Obligations for Organizations

The GDPR imposes several obligations on organizations (both data controllers and processors) to ensure compliance:

1. Data Protection by Design and by Default: Organizations must implement appropriate technical and organizational measures to ensure data protection is integral to all processing activities.
2. Data Protection Impact Assessments (DPIAs): When processing activities are likely to result in a high risk to individuals’ rights and freedoms, organizations must conduct DPIAs to assess the impact.
3. Appointment of Data Protection Officers (DPOs): Organizations that engage in large-scale processing of sensitive data or regularly monitor individuals on a large scale must appoint a DPO to oversee GDPR compliance.
4. Breach Notification: In the event of a data breach, organizations must notify the relevant supervisory authority within 72 hours and, in some cases, inform affected individuals.
5. International Data Transfers: Transfers of personal data outside the EU are only allowed if the destination country ensures an adequate level of data protection or if specific safeguards are in place.

What Are the Penalties for Violating the GDPR?

The GDPR prescribes two tiers of fines for violations, each corresponding to a different category of infringement:

• First Tier: A violation results in a maximum fine of either €10 million or 2% of the business’s worldwide annual revenue, whichever is higher.
• Second Tier: A violation results in a maximum fine of either €20 million or 4% of the business’s worldwide annual revenue, whichever is higher.
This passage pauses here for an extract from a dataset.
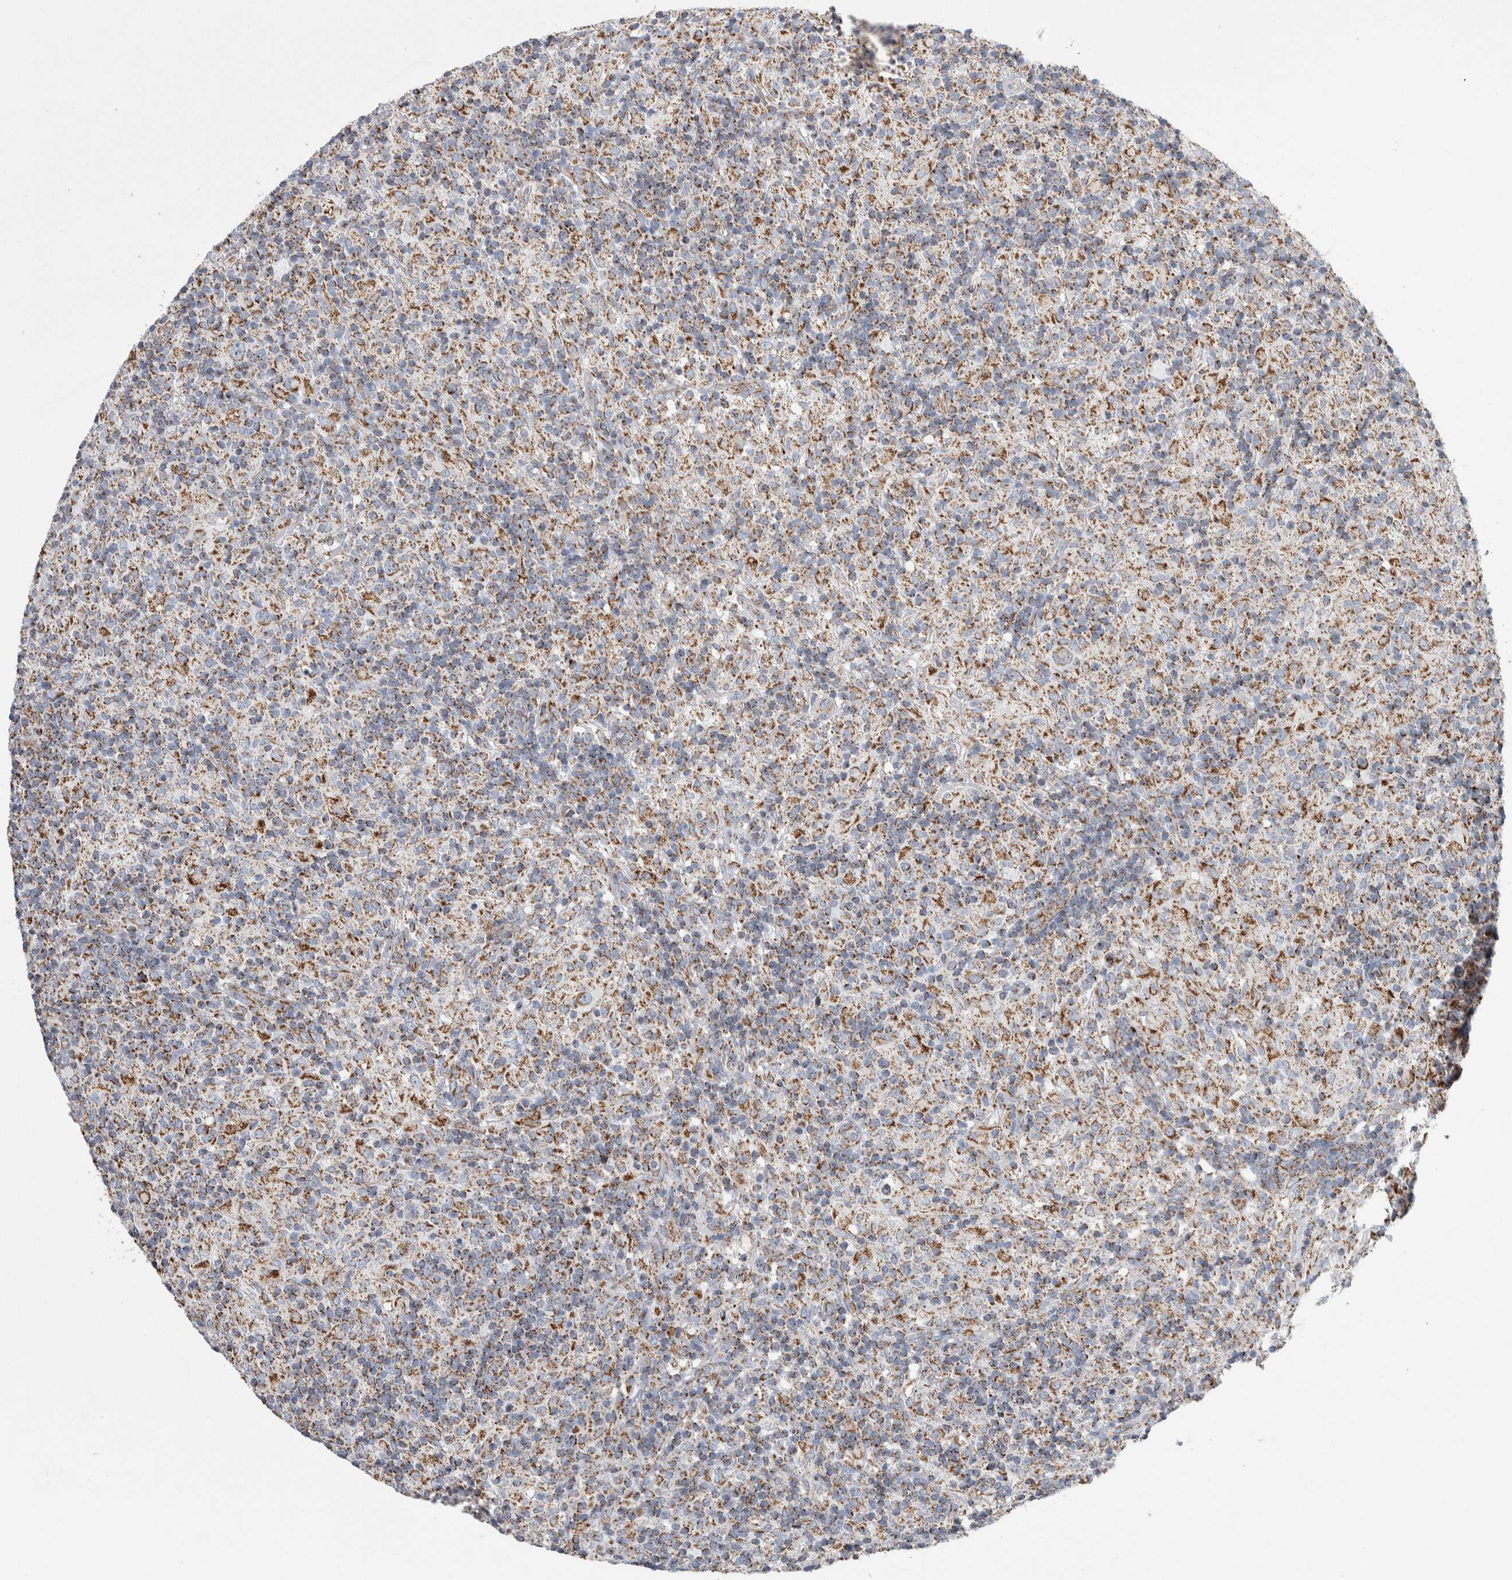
{"staining": {"intensity": "moderate", "quantity": ">75%", "location": "cytoplasmic/membranous"}, "tissue": "lymphoma", "cell_type": "Tumor cells", "image_type": "cancer", "snomed": [{"axis": "morphology", "description": "Hodgkin's disease, NOS"}, {"axis": "topography", "description": "Lymph node"}], "caption": "An immunohistochemistry micrograph of neoplastic tissue is shown. Protein staining in brown labels moderate cytoplasmic/membranous positivity in Hodgkin's disease within tumor cells. Nuclei are stained in blue.", "gene": "ETFA", "patient": {"sex": "male", "age": 70}}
In addition to these fines, data subjects can seek compensation for damages resulting from a GDPR violation.

Conclusion

The General Data Protection Regulation (GDPR) represents a monumental shift in data privacy and security, setting a global benchmark for the protection of personal data. By imposing stringent requirements on organizations worldwide, the GDPR ensures that individuals’ rights to privacy are upheld in an increasingly digital world. Despite challenges and criticisms, the regulation’s comprehensive framework has led to significant improvements in how personal data is managed and safeguarded, encouraging transparency, accountability, and responsibility. As data continues to drive the global economy, GDPR compliance remains crucial for maintaining trust and avoiding severe penalties. Organizations must continue to evolve and adapt their data protection practices to meet the high standards set by the GDPR, ensuring the privacy and security of personal data in all their operations.